Two Novel Legal Theories Work!

A large paper mill in South Georgia was sold to a Mexican corporation. At the time of the sale, much of the paper mill’s equipment was fifty years old and did not contain modern safety features, such as electronic eyes, trip rods, barrier guards or gates, or other similar equipment which keeps employees’ hands and legs out of moving machinery. Shortly after the sale, both arms of a black male, from the elbows down, were crushed in a machine. His arms were saved but today they have almost no function. Despite extensive surgery to save the limbs, to build in cosmetic muscles, to treat the skin like third degree burns with skin grafts, and to release the tendons in the fingers to try to regain some movement, our client has almost no use of his arms and has no ability to sweat or feel sensation in his skin below the elbows.

A number of months later, a white male in his twenties was caught in another piece of equipment at the same plant. Unfortunately, our client’s arms were amputated just below the elbows. Mr. S now has myoelectric prostheses (artificial arms below the elbows which contain some electronic movement).

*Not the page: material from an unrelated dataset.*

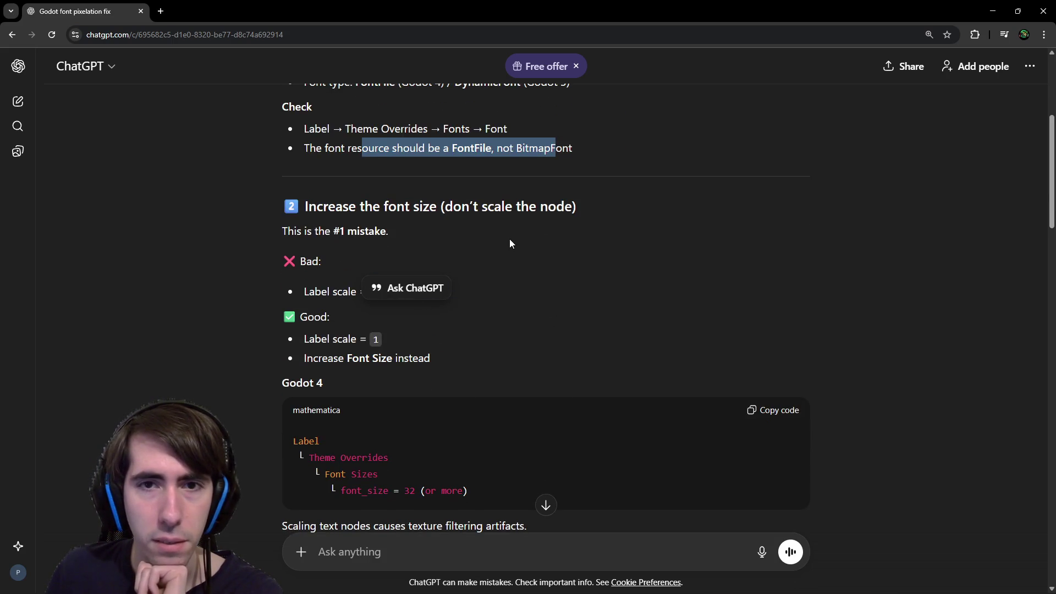
{"action": "key", "text": "alt+Tab"}
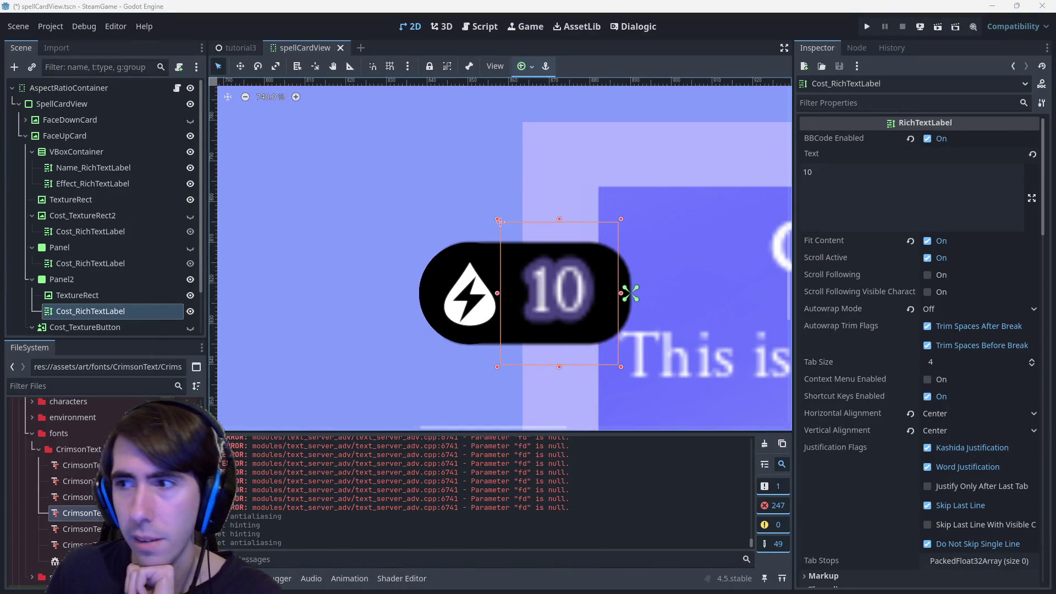
{"action": "key", "text": "alt+Tab"}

The law provides that an employed individual gets worker’s compensation benefits, which consist of payment of medical bills and a portion of lost wages but no money for pain and suffering from their employer. In exchange for getting these meager benefits, the employee is not allowed to sue his employer, even if the accident was his employer’s fault! Thus, several law firms turned down representation of these individuals because these individuals could not sue their current employer. The firms were not aware of any legal theory in which the former employer or anyone else could be sued for money beyond that which was paid by the worker’s compensation system.

Wilbur Owens researched the issues and found that there were a pair of theories that could potentially be used for a recovery but these theories had never been used in Georgia. Some other states had addressed these same issues. Some of the states had ruled that the theories were valid but others had rejected the theories. Thus, we decided to try the theories, understanding that if we lost, we would lose at least $50,000 of expenses in each case and receive no attorney’s fees.

The former owner of the plant was sued under the theory that the plant was sold in a defective condition to the new employer. Thus, it was argued that the prior employer and owner of the plant was liable for injuries caused by the defective condition of the plant up through the time that the new employer knew, or should have known, of the defective conditions plus the time it would take to remedy same. Georgia had never addressed the liability of a former owner of a plant for selling a plant which contained unsafe equipment. In other words, shouldn’t the owner of equipment only sell it if it is safe, or at least be required to tell the purchaser of the safety hazards before someone operated the equipment and was injured?

This required suing the former employer of our clients. Georgia law had never addressed the issue of whether a former employer could be sued or whether that claim would be barred by worker’s compensation. We took the position that, once the employment relationship ended, an individual could sue their former employer. We additionally argued that the theory of liability was based upon the sale of the plant and was not based upon the employer/employee relationship. Defendant in both cases took the position that Georgia does not recognize any liability for the sale of a plant in a defective condition and that an individual could not sue their former employer where the defects in the plant occurred during the time of that employment relationship. Thus, Defendant argued that worker’s compensation bars suits against the former employer.

The Defendant filed summary judgment on these grounds in both cases, as well as on an additional ground in one of the cases. In a 37 page ruling by a federal district judge, the court held that an individual can sue based upon an obligation of a prior owner of a plant to sell his facility in a safe condition, or, if not safe, to warn the new owner and employees of the hazards. That former owner would then be liable for injuries caused by those defective conditions up through the period of time that the new owner knew, or should have known, of the hazardous conditions plus a reasonable period of time to remedy same.

Our firm hired former Occupational Safety and Health Administrative inspectors to testify about inspecting the plant, what the defects were throughout the plant, and how long it should have taken for the new owner to discover and repair the particular defects which injured our clients. We also used medical doctors to prove past and future medical care and a life care planner to calculate specific future medical needs and the cost of same, as well as modifications for cars, homes, vehicles, etc. We hired an economist to project future medical inflation to coincide with the dates that the future medical care would be needed and then reduced these figures to a present value by using a discount figure. Additionally, we hired a human factors expert to testify concerning the lack of understanding that these individuals had of these dangers and why that resulted in their injury. Thus, it is necessary to have safety features because individuals cannot keep their hands out of dangerous machinery where they are near it on thousands of occasions. Eventually, one will stumble or not be quick enough and will get caught in unguarded moving machinery.

Eventually both cases settled for millions of dollars, one of them a few days before the start of trial.